* _STUDY MATERIAL_
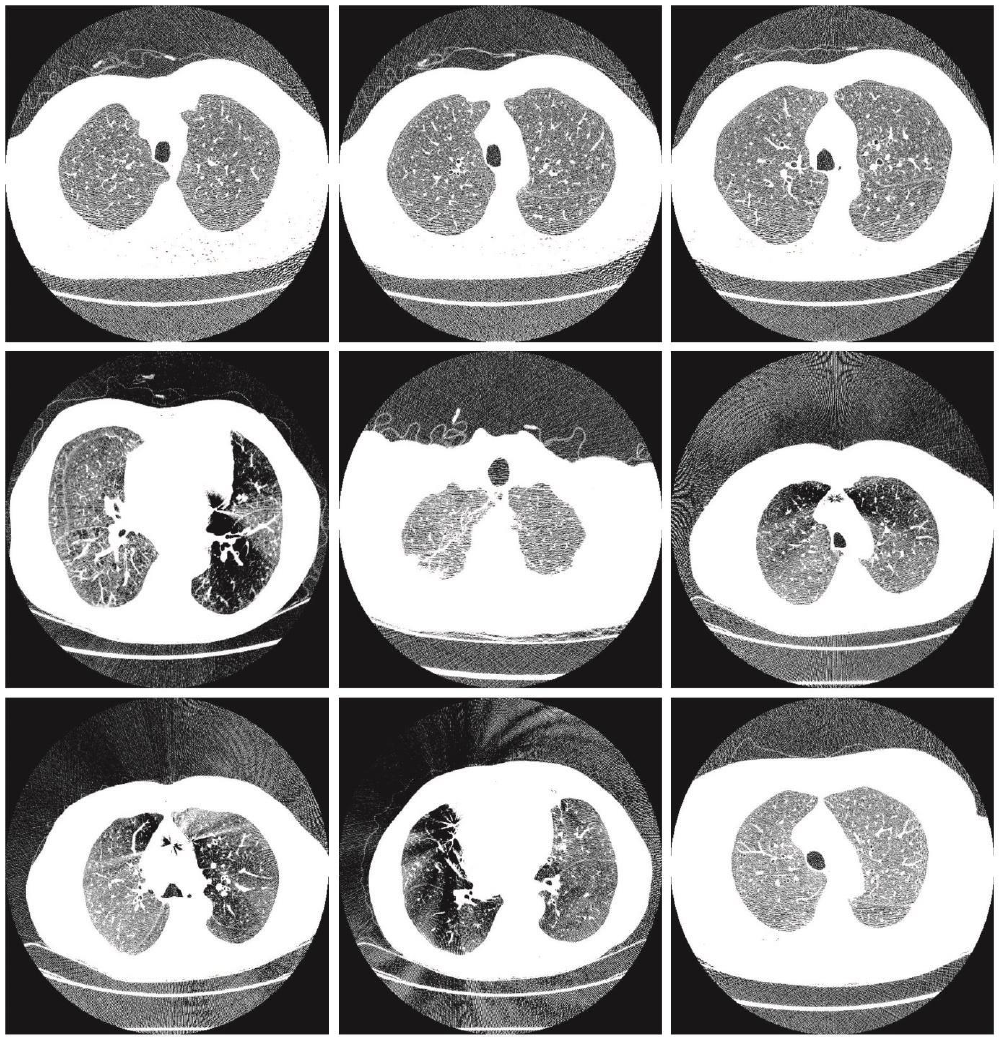
Figure 3. Sample Images.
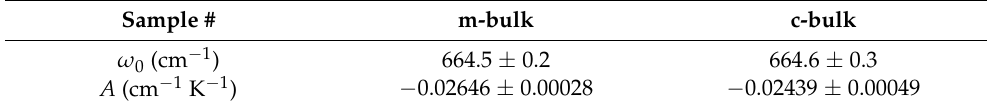
Figure 7. E 2 (high) phonon shifts of samples as a function of temperature at high temperature. Table 4. Fitting parameters for the relations between E 2 (high) phonon shift and temperature of two bulk AlN samples by linear function at high temperature.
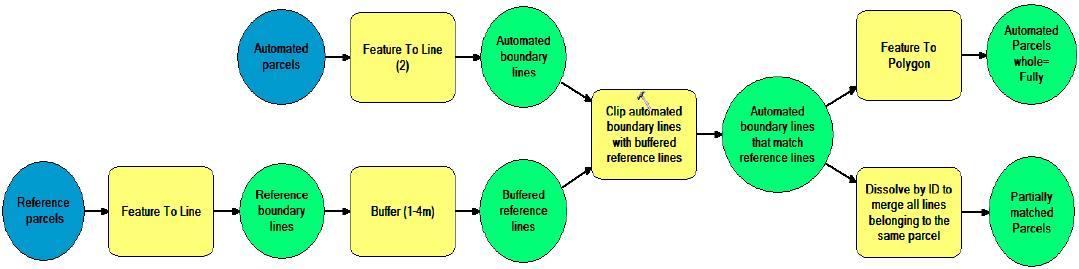
Figure 5. Model for assessing edge error between reference and automated boundary lines.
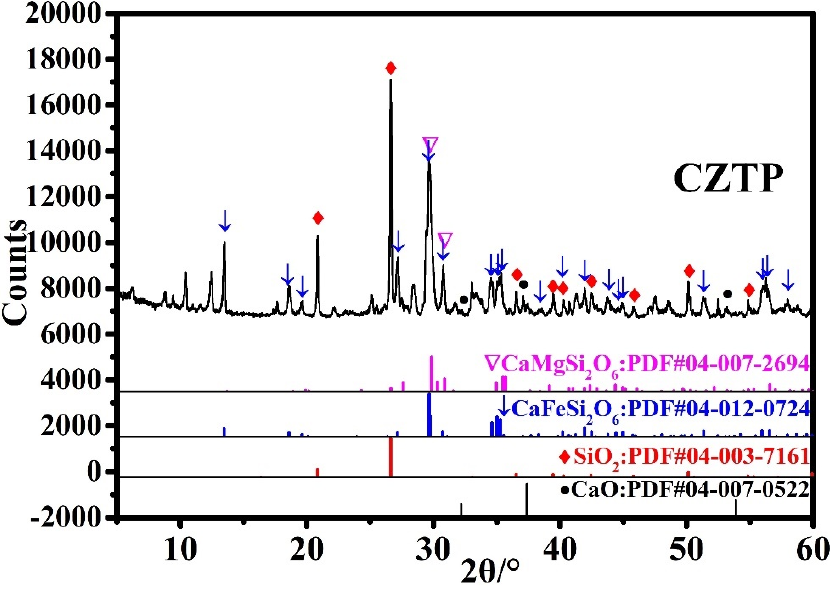
Table 1. Chemical composition of unmodified and modified copper and zinc tailing powder (wt.%).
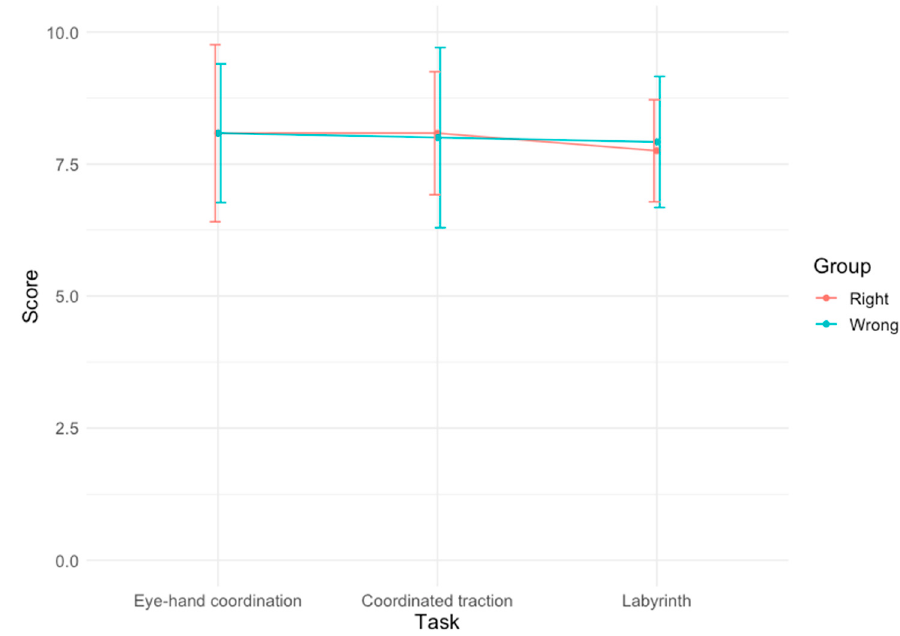
Figure 8. Flexion-extension of the surgeons’ wrist during the laparoscopic tasks using the right and wrong size of instrument handle. The graph indicates the acceptable posture of the wrist according to RULA method.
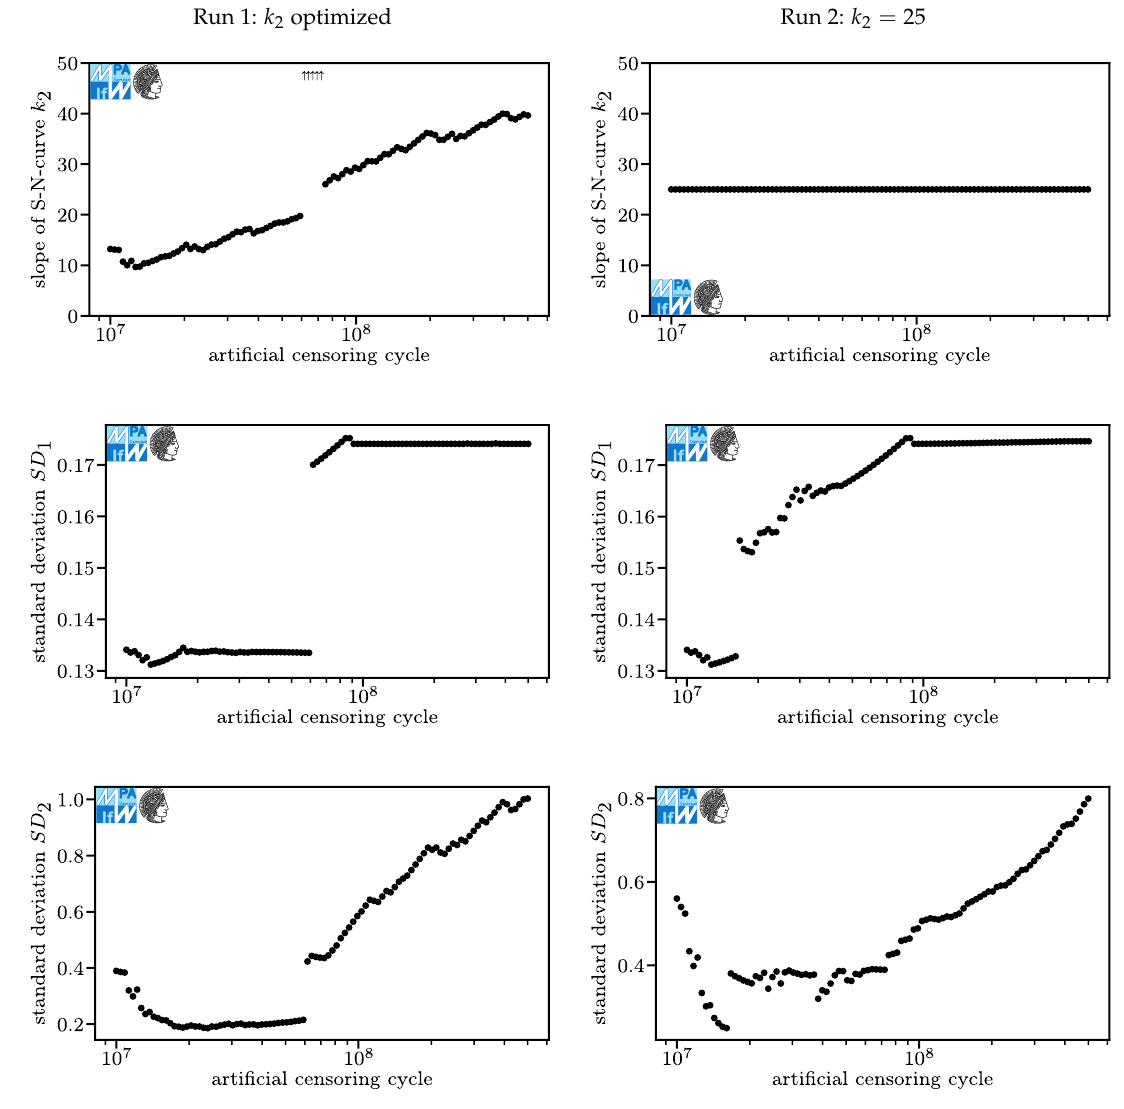
Figure 7. Results of optimization processes for Run 1 ( left ) and Run 2 ( right )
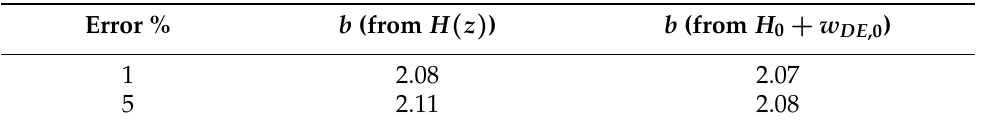
Table 1. The upper limit of b for the corresponding permissible error margin computed from the Hubble parameter estimates and Hubble constant and w DE ,0 combined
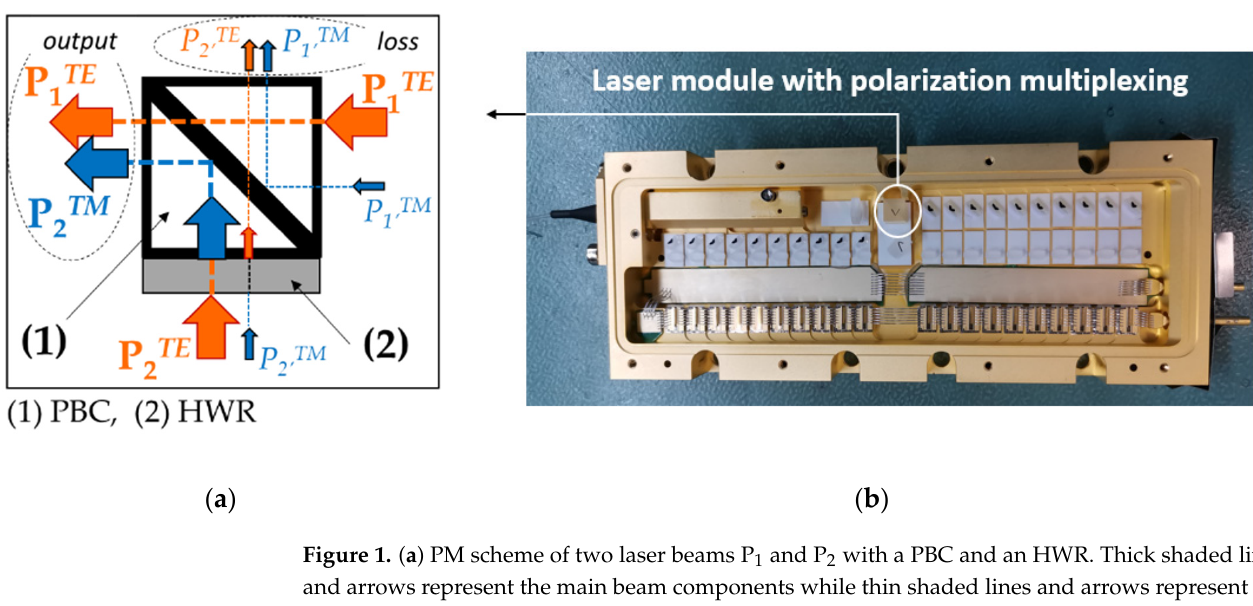
Figure 1. ( a ) PM scheme of two laser beams P 1 and P 2 with a PBC and an HWR. Thick shaded lines and arrows represent the main beam components while thin shaded lines and arrows represent the minor components. TE polarization is shown in orange while TM polarization is shown in blue. ( b ) 350 W multi-emitter module is based on PM of two laser beams obtained by two sets of the HPLD investigated here.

* _ABOUT THIS EXERCISE_
In the entries above, find each line with the string "error" and copy it.

* _RESULT OF THE EXERCISE_
Figure 5. Model for assessing edge error between reference and automated boundary lines.
Table 1. The upper limit of b for the corresponding permissible error margin computed from the Hubble parameter estimates and Hubble constant and w DE ,0 combined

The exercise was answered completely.